After being out of the Borg for a year and a half, we’ve dealt with a lot of nonsense from local elders stopping by unannounced, well-meaning do-gooders trying to encourage us. Somehow we’ve managed to get through this without getting DF’d/DA’d. For me the worst part of it all has been that much of my family has shunned me, and stopped talking to me, as soon as they heard through the grapevine that I wasn’t going to meetings. No calls to convince me to go back, just silence which to me is worse.
I’ve thought about trying to reach out to them, but often I just feel what is the point, what would I say? These people love their religion more than their own family. It’s like trying to reason with the Taliban. I never thought I would actually be pondering disowning my toxic JW family. I realize that makes me no better than them, but I just don’t know what else to do.

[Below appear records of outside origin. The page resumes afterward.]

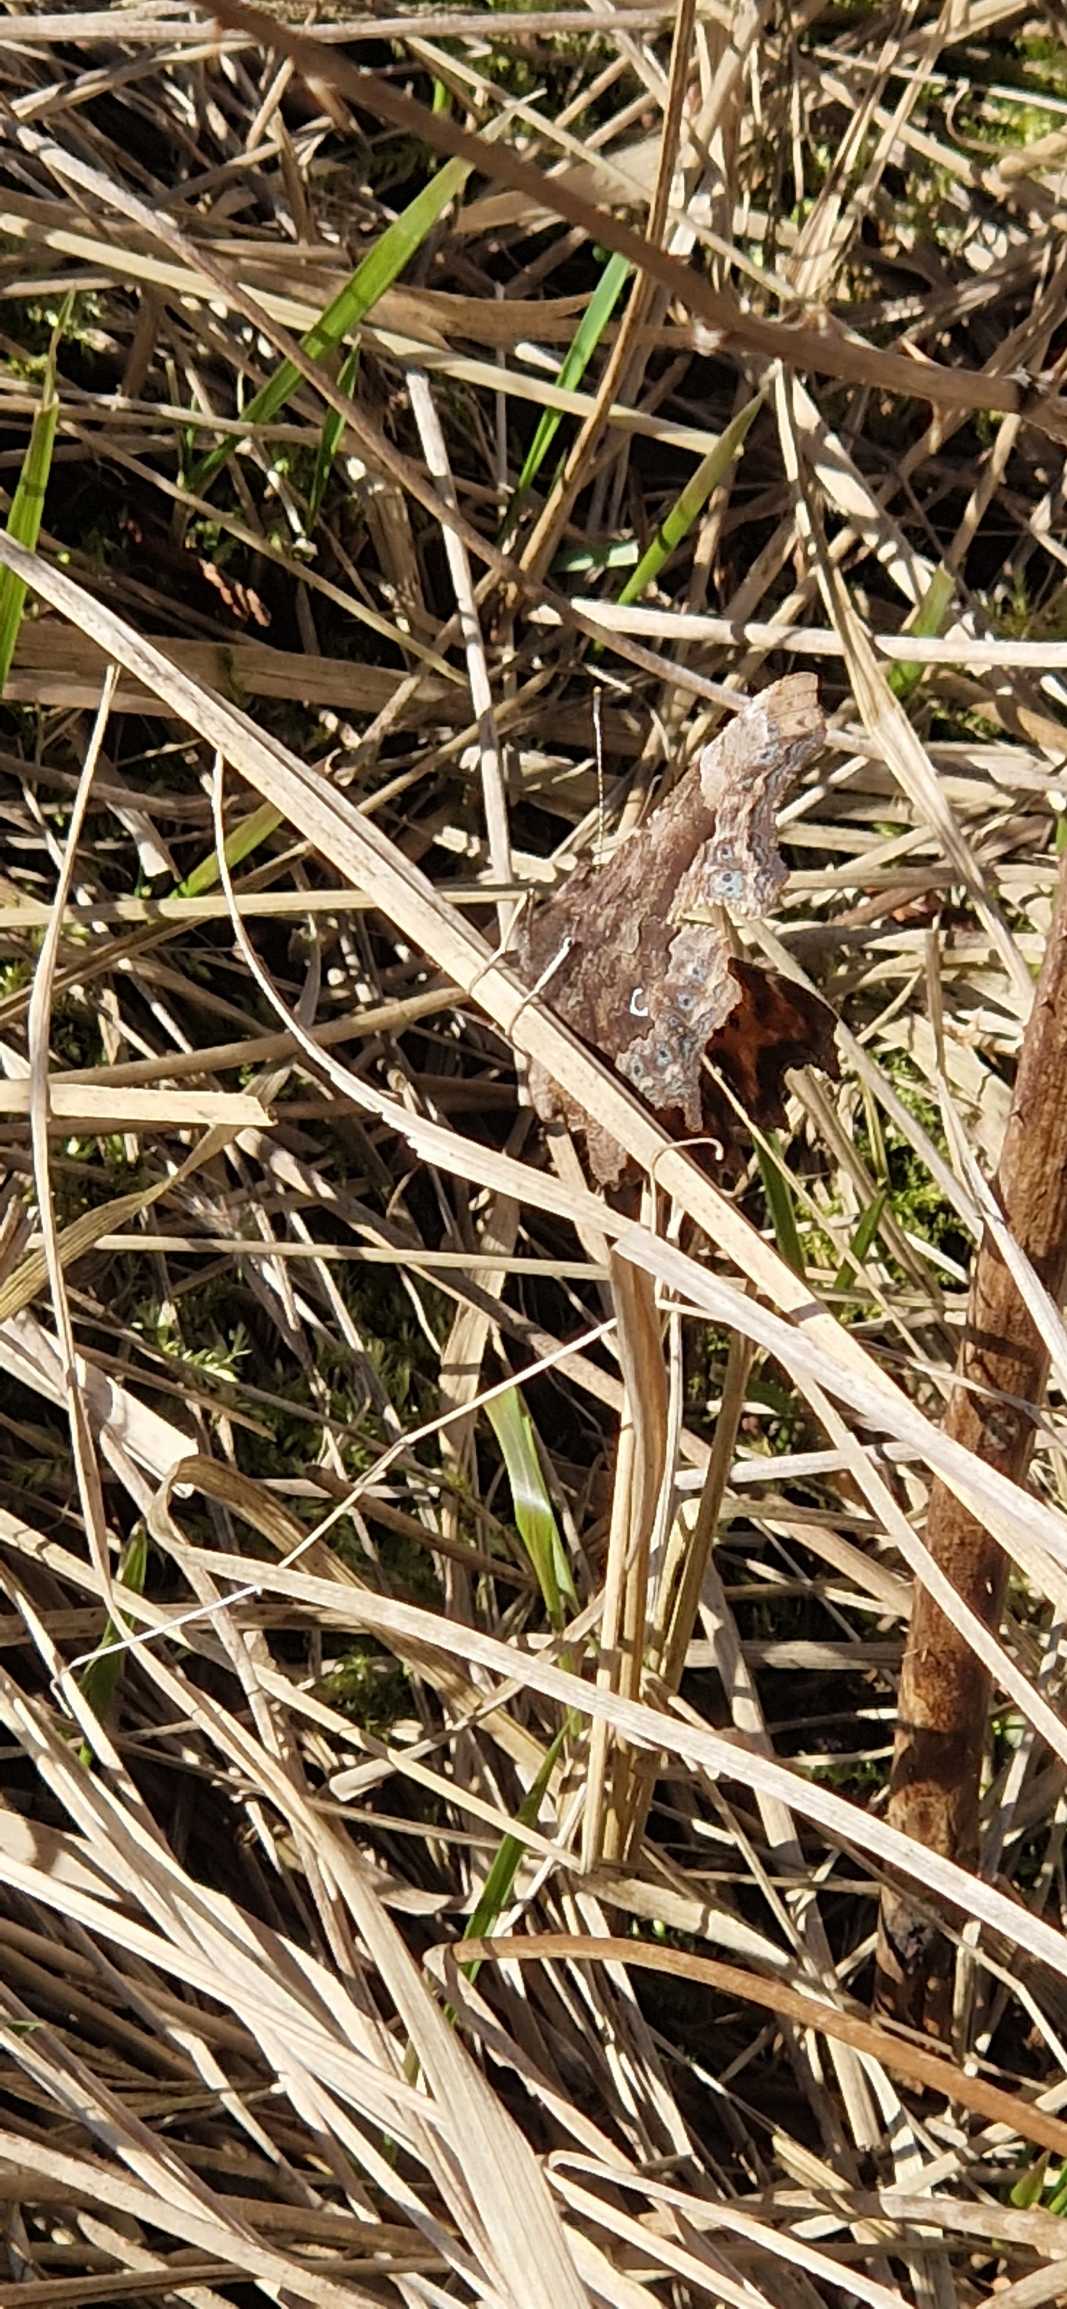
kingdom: Animalia
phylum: Arthropoda
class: Insecta
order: Lepidoptera
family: Nymphalidae
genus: Polygonia
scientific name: Polygonia c-album
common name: Det hvide C
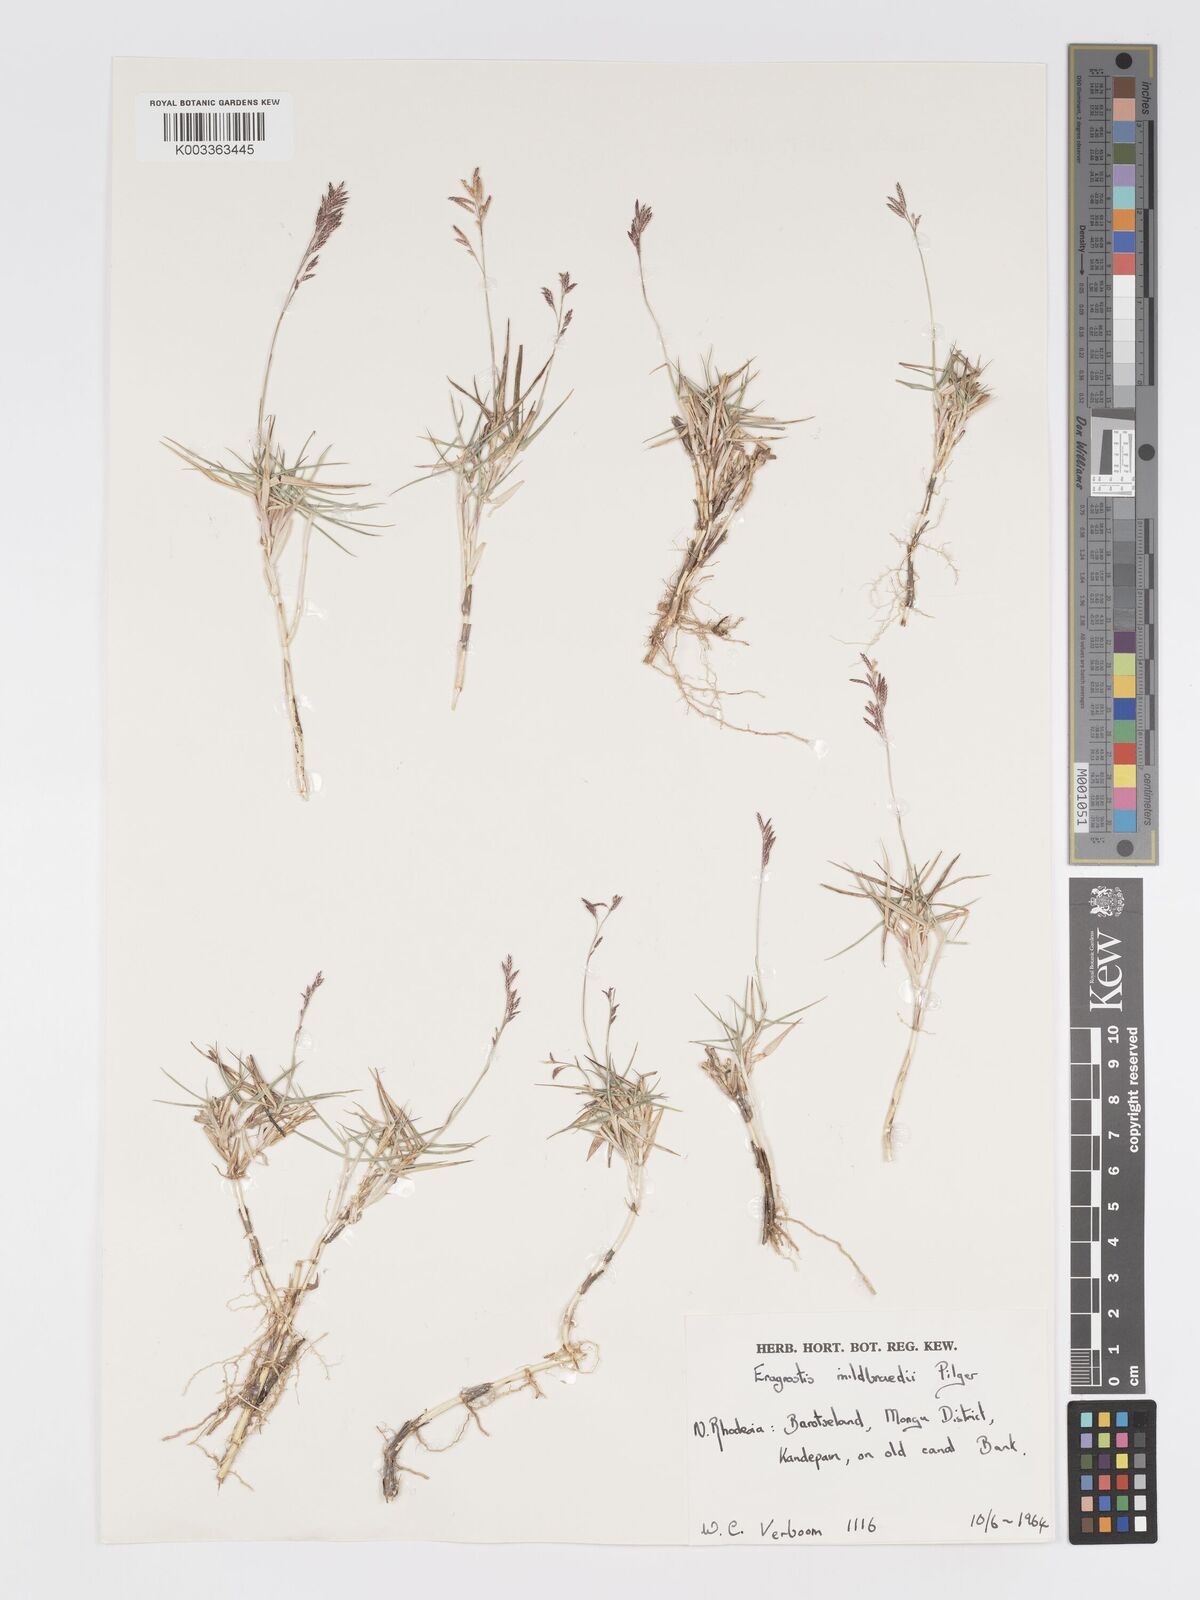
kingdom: Plantae
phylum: Tracheophyta
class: Liliopsida
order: Poales
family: Poaceae
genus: Eragrostis
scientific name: Eragrostis mildbraedii
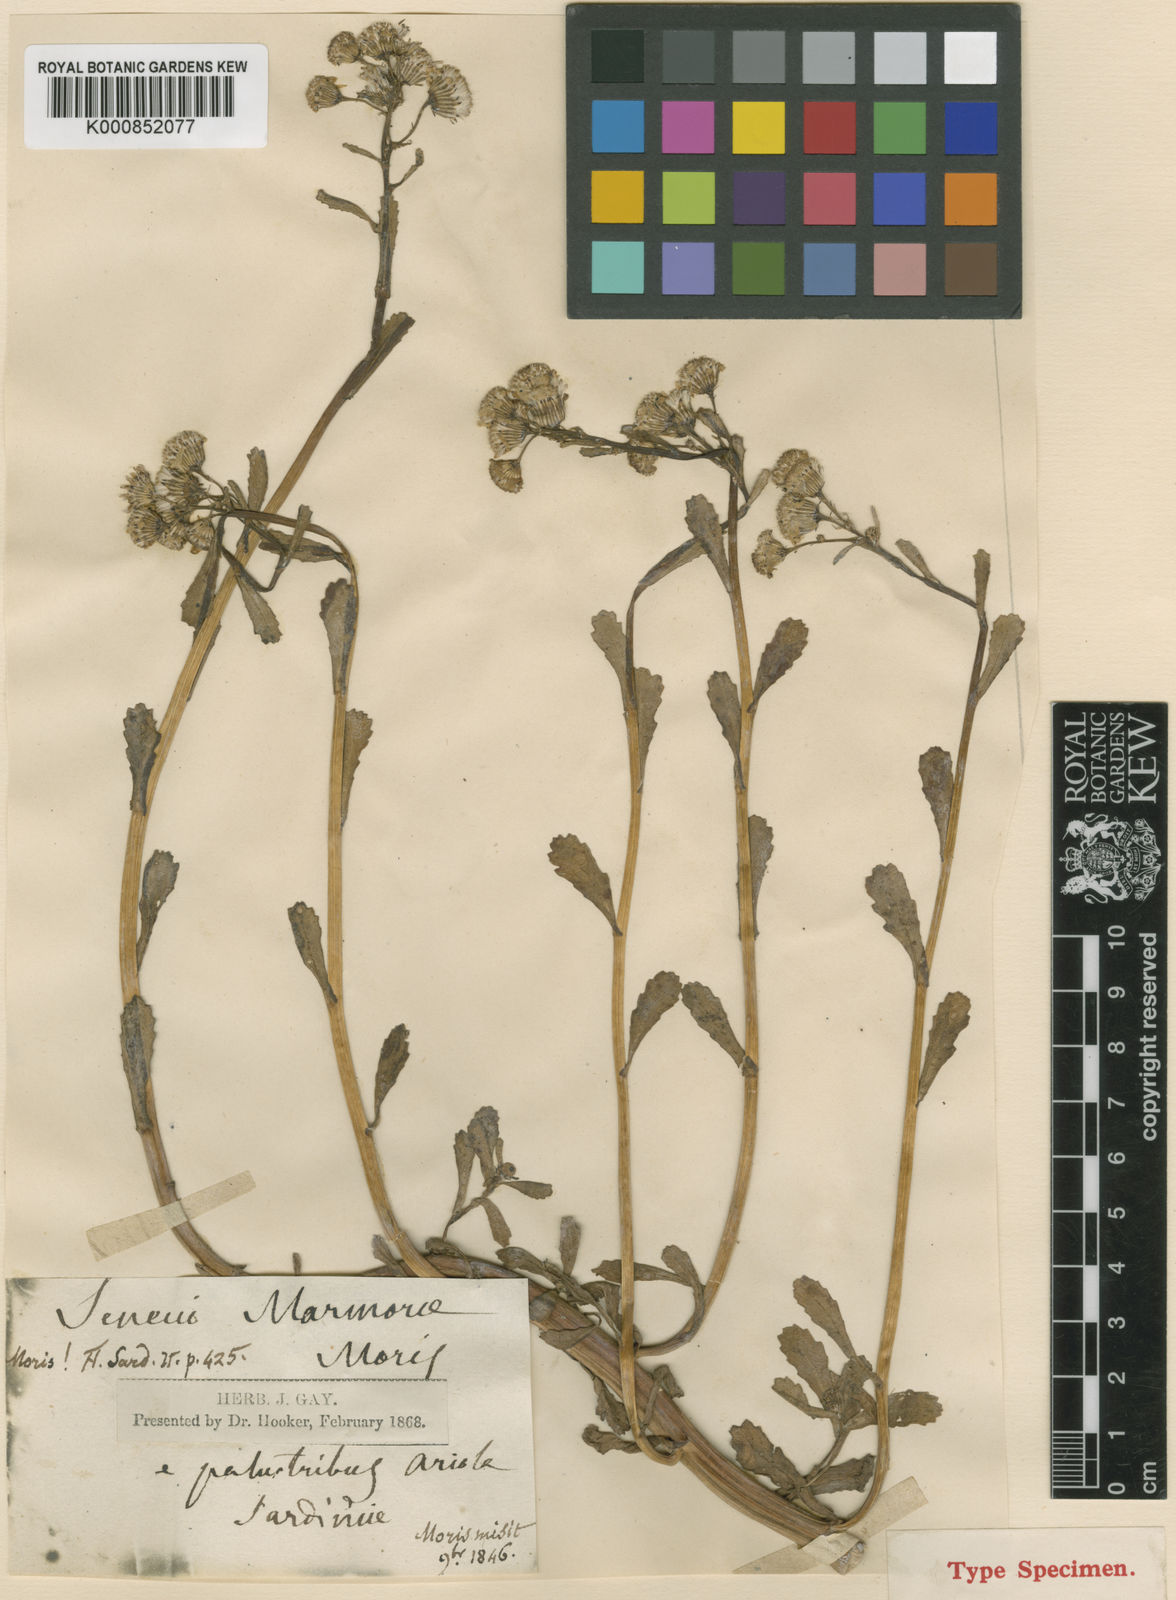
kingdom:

I guess my outlook is dimming that there is ever going to be a mass exodus. It just seems that here it’s almost 2014 and they still continue to grow despite 100+ years of solid evidence proving that they are charlatans of the worst order. I am getting to the point where I’m starting to feel detached and indifferent to it all, even my JW family. I’ve even gone so far as to ponder not even going to my father’s funeral (he has been very unhealthy for many years). I know I would regret this, but dealing with that entire phony JW funeral BS is just too much to stomach.
What about you, do you still care about JW family and friends or have you grown detached, and cast them off, and with what result to your emotional state? Conversely, what keeps you motivated to keep caring, and where have you had success?